Arriva dall'Italia e ha 3 geni di un batterio. È ricca di vitamina A ed E, e può aiutare a prevenire molte malattie.
La "patata d'oro" è un nuovo tubero ottenuto completamente in Italia. Ha un colore giallo vivo e grazie a 3 geni di un batterio vanta un alto contenuto di vitamina A ed E ed è capace di conservarle inalterate anche nella cottura.
La rivoluzione della patata d'oro interessa a molti ed è stata pure descritta sulla rivista Plus One. Di particolare importanza è la sua capacità di combattere le malattie legate alla carenza di vitamine, soprattutto nei Paesi più poveri.
Per ottenere la patata d'oro c'è voluto un impegno di ricerca durato dieci anni, gli esperimenti sono stati condotti nei laboratori dell'Enea alla Casaccia, vicino Roma, sotto i vigili occhi del curatore Giovanni Giuliano e finanziati dal Ministero delle Politiche Agricole e Commissione Europea. Inoltre hanno collaborato il Consiglio per le Ricerche Agricole ed Economiche (Crea) di Bologna e l'Università americana dell'Ohio.
Si calcola che una porzione da 150 grammi della patata d'oro fornisca a un bambino il 42% del fabbisogno quotidiano di vitamina A e il 34% del fabbisogno di vitamina E. Mentre alle donne la stessa porzione fornisce il 15% della quantità raccomandata di vitamina A e il 17% di vitamina E.
Gli studiosi hanno cominciato il progetto partendo dalla varietà chiamata Desireè, tipo di patata usata comunemente e famosa per aver un basso contenuto di carotenoidi, i precursori della vitamina A.
Poi, nel suo Dna sono stati inseriti i geni del batterio Erwinia herbicola, che hanno permesso di aumentare nella polpa i livelli delle vitamine A ed E. A sorpresa i geni che erano stati introdotti per aumentare il betacarotene si sono rivelati utili per arricchire le componenti vitaminiche del tubero.

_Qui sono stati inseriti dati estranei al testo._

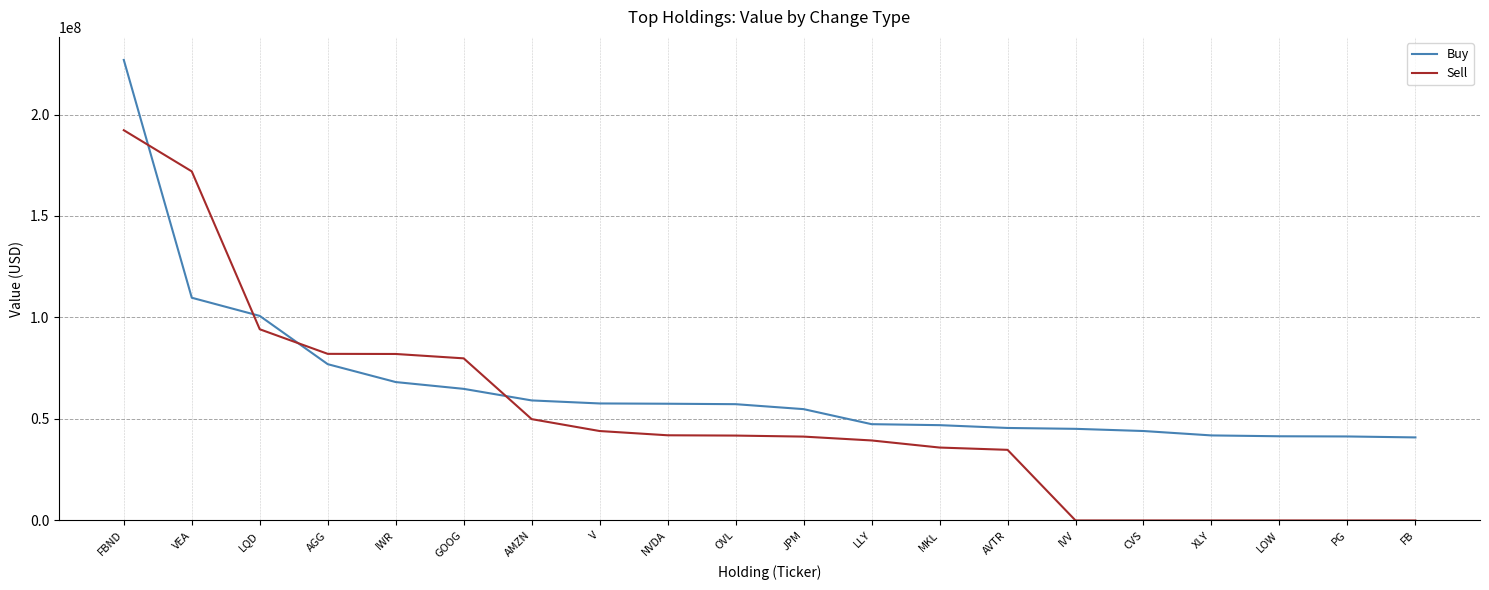

What is the difference between the highest and lowest values at JPM?

13531000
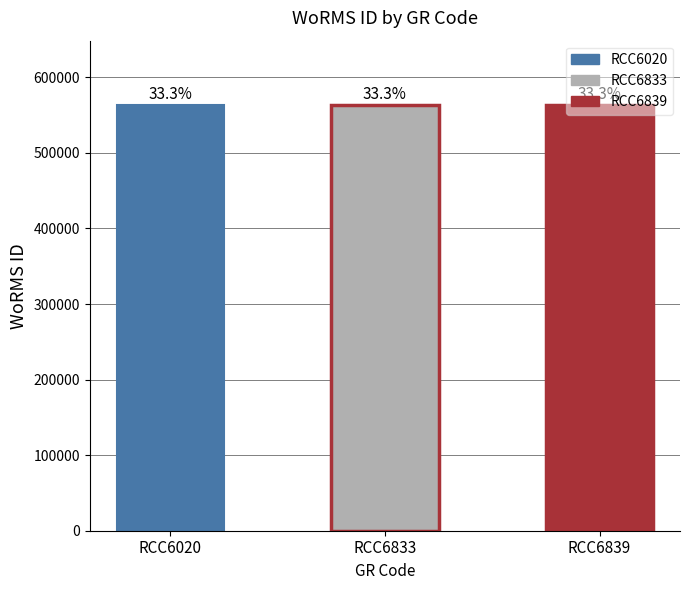

Are the bars horizontal?

No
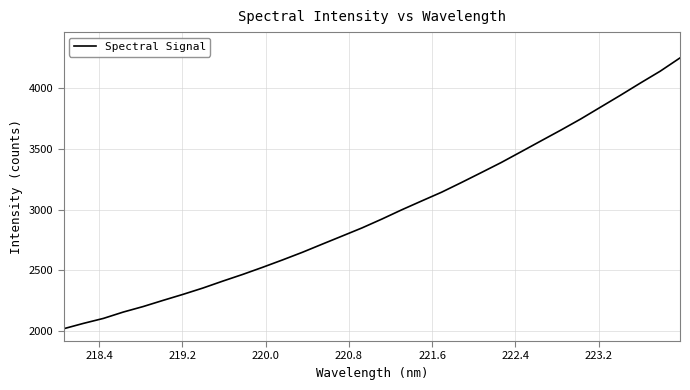

What is the greatest value displayed?

4247.3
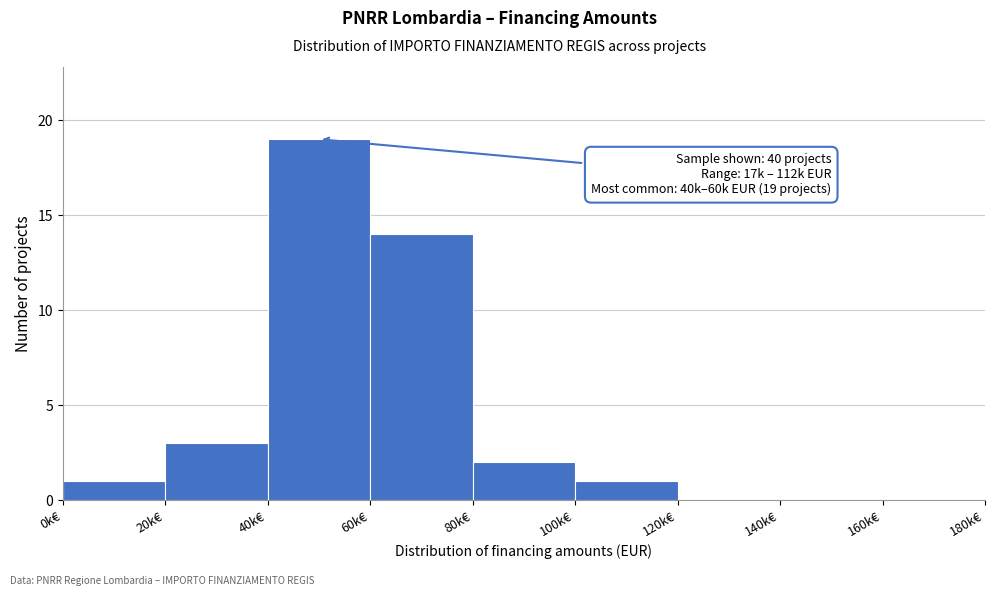

Reading left to right, extract all data points from this chart.

0k€=1	20k€=3	40k€=19	60k€=14	80k€=2	100k€=1	120k€=0	140k€=0	160k€=0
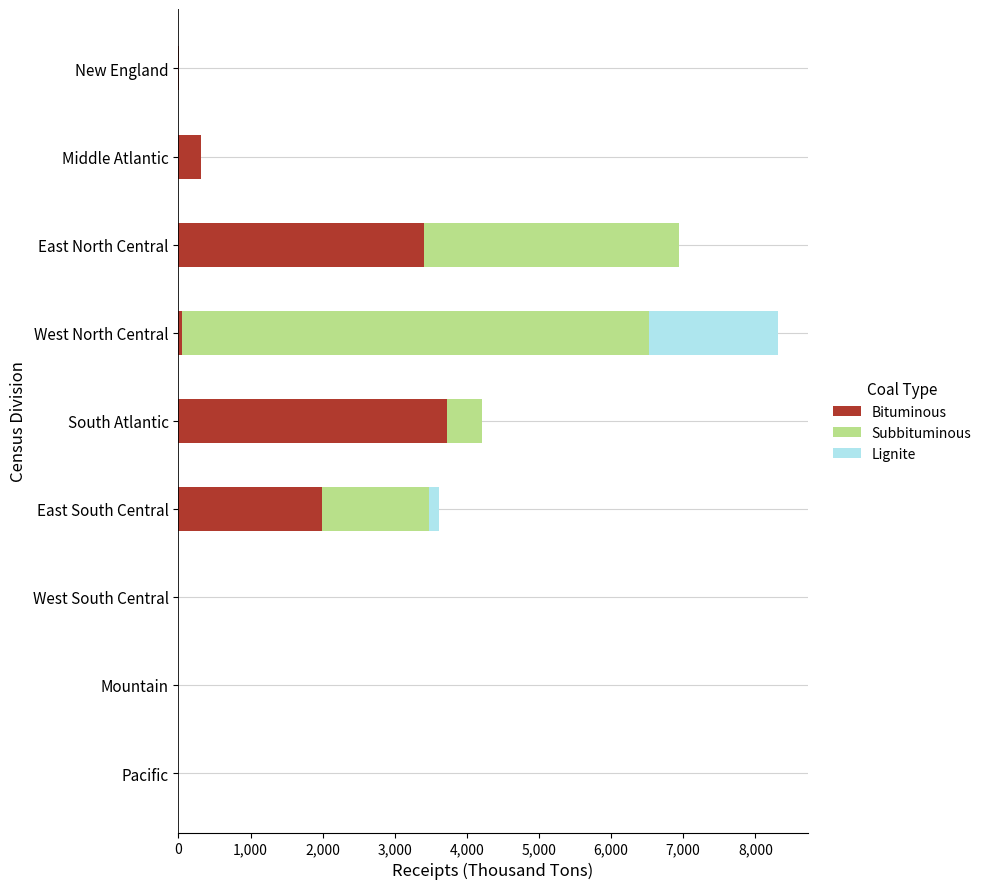

True or false: Bituminous has a value of 1306 at Mountain.

False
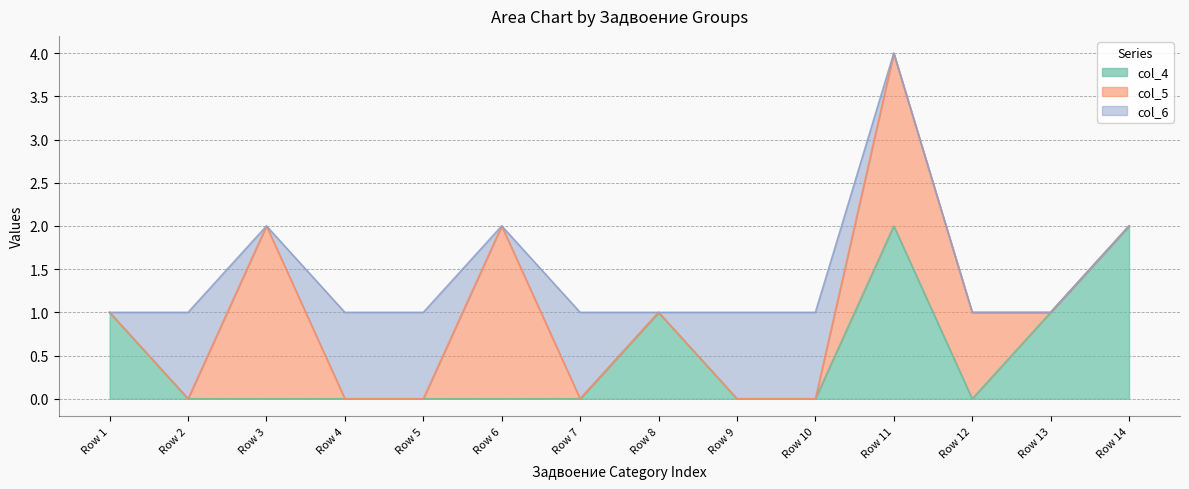

The col_4 series shows 0 at Row 3. True or false?

True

Si è giunti così a questo super "ortaggio" le cui ricerche partite nel 2007 in collaborazione con l'Università svizzera di Friburgo e la procedura utilizzata è sicura perché il batterio Erwinia herbicola non è pericoloso per l'uomo e, anche se lo fosse, aggiungono i ricercatori: "Per trasferire la patogenicità alla pianta occorrebbe trasferire i geni che rendono il batterio patogeno".
Inoltre Giuliano dichiara: "La scelta fatta è dovuta a ragioni di semplicità: i batteri riescono a fare le stesse cose con molti meno geni rispetto alle piante. Se avessimo usato geni di carota, per sintetizzare il betacarotene ci sarebbero voluti sei geni invece di tre".
La patata del futuro è stata prodotta in Italia ma già si presta ad essere esportata in tutto il mondo, per sopperire in maniera veloce anche alle carenze vitaminiche.